Celebrating, connecting, and advancing extraordinary leaders.
The Barr Fellowship reflects our core value of investing in effective, visionary, and collaborative leaders who motivate others, drive change, and produce results.
Five times since 2005, a group of nonprofit and public school executives has received a phone call from the Barr Foundation with a unique offer—to become Barr Fellows. Selected for their outstanding contributions to our community and potential to drive positive change for years to come, Barr Fellows participate in a two-year program including a group learning journey, a three-month sabbatical, and facilitated retreats with their class of 12 Fellows. Their organizations also receive a significant grant to support exploratory projects and leadership and organizational development.
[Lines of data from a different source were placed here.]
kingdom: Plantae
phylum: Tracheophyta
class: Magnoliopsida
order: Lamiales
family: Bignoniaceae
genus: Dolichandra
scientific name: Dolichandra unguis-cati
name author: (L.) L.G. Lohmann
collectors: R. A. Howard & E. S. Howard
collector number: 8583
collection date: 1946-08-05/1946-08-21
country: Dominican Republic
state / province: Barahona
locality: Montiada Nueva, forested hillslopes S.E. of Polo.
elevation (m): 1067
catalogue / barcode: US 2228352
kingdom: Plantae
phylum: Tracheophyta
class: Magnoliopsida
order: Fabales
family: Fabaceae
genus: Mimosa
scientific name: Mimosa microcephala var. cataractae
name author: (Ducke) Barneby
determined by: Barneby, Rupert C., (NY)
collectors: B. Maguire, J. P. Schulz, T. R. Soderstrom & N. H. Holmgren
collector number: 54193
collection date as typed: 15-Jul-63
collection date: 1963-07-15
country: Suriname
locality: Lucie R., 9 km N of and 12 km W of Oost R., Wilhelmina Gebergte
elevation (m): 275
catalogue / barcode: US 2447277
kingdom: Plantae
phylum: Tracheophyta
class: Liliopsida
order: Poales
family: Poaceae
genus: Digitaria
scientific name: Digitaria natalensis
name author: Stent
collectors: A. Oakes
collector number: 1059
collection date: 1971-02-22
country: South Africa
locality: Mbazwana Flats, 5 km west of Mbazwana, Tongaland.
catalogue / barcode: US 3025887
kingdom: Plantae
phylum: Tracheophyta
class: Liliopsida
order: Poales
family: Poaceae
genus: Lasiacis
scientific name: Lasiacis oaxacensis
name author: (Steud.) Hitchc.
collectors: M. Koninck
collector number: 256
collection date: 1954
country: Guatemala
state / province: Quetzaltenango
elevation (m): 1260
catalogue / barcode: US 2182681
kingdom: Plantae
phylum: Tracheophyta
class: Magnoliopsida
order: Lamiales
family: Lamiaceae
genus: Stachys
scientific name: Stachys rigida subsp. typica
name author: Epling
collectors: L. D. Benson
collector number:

To date, the Barr Fellowship has recognized, supported, and connected 58 exemplary leaders from diverse backgrounds, organizations, and fields.
The Big Idea
Today’s most effective social change leaders rarely allow themselves the luxury of a pause to reflect and recharge. There seems always more work to do. The Fellowship offers such leaders a unique avenue for personal and professional rejuvenation in the context of thought-provoking learning experiences with peers.
Through the Fellowship, the Barr Foundation seeks to advance three goals:
- Recognize and reward accomplished leaders by providing an opportunity for personal and professional rejuvenation.
- Strengthen organizations by providing resources to develop and enhance leadership across Fellows’ organizations.
- Build civic leadership for the region by fostering a strong network of leaders.
Beyond providing support for individual Fellows, the Foundation also makes substantial resources available to their organizations for the purpose of developing leadership among the senior managers who take on new roles during and after the Fellows’ sabbatical and to strengthen other aspects of the organization as desired. In this way, the Fellowship program extends beyond individual recognition to become a growth opportunity for each organization and its broader leadership team.
“The investment in me, my staff, and IBA during my three years, especially the sabbatical, were invaluable for the growth and stabilization of IBA.” –Vanessa Calderón-Rosado, Barr Fellow Class of 2009
Since 2005, new relationships and connections among Barr Fellows have sparked a number of innovative collaborations. As one example, it was a group of Barr Fellows who conceptualized and mobilized to create the Margarita Muñiz Academy, the first dual-language high school in Boston, named in honor of Margarita Muñiz, member of the Barr Fellows Class of 2007.
Recognizing the potential of boundary-crossing relationships, with the Class of 2017, Barr will pilot the inclusion of leaders from the public sector, faith-based institutions, and for-profit social enterprises.
2017 Selection Committee
Amos B. Hostetter, Jr.
Co-founder and Trustee, Barr Foundation
Barbara W. Hostetter
Co-founder and Chair, Barr Foundation
James E. Canales
President and Trustee, Barr Foundation
CEO, Inquilinos Boricuas en Acción
Barr Fellows Class of 2009
Reverend Dr. Ray Hammond
Co-founder and Pastor, Bethel AME Church
Vice President, Strategy and Growth, Greater Boston Chamber of Commerce
Elizabeth B. Smith
Former Executive Director, The Hyams Foundation
Lisa M. Wong, M.D.
Associate Co-director, Arts and Humanities Initiative, Harvard Medical School
Barr Fellowship Criteria
The Barr Fellowship is open to leaders of organizations located in or primarily serving Boston. In particular, the Foundation seeks to include leaders and organizations serving underrepresented communities.
Fellows are selected on the basis of their exemplary leadership, organizational impact, and track record of partnership and collaboration.Learn more
Our first five Fellows classes included 58 pioneers and champions in education, community development, the arts, immigrants’ rights, youth development, environmental sustainability, and more.Meet our alumni
In 2013 we shared the theory of change, strategy, evaluation methodology, and results of the Barr Fellowship and its first four classes in an article in The Foundation Review, titled “Only Connect: How an Investment in Relationships Among Social Change Leaders Is Changing Them, Their Organizations, and Their City.”
A case study published in the Summer 2012 issue of the Stanford Social Innovation Review featured the Barr Fellowship. It explored the idea that the relationships of trust and respect forged among Barr Fellows have become the “currency of social change” in Boston.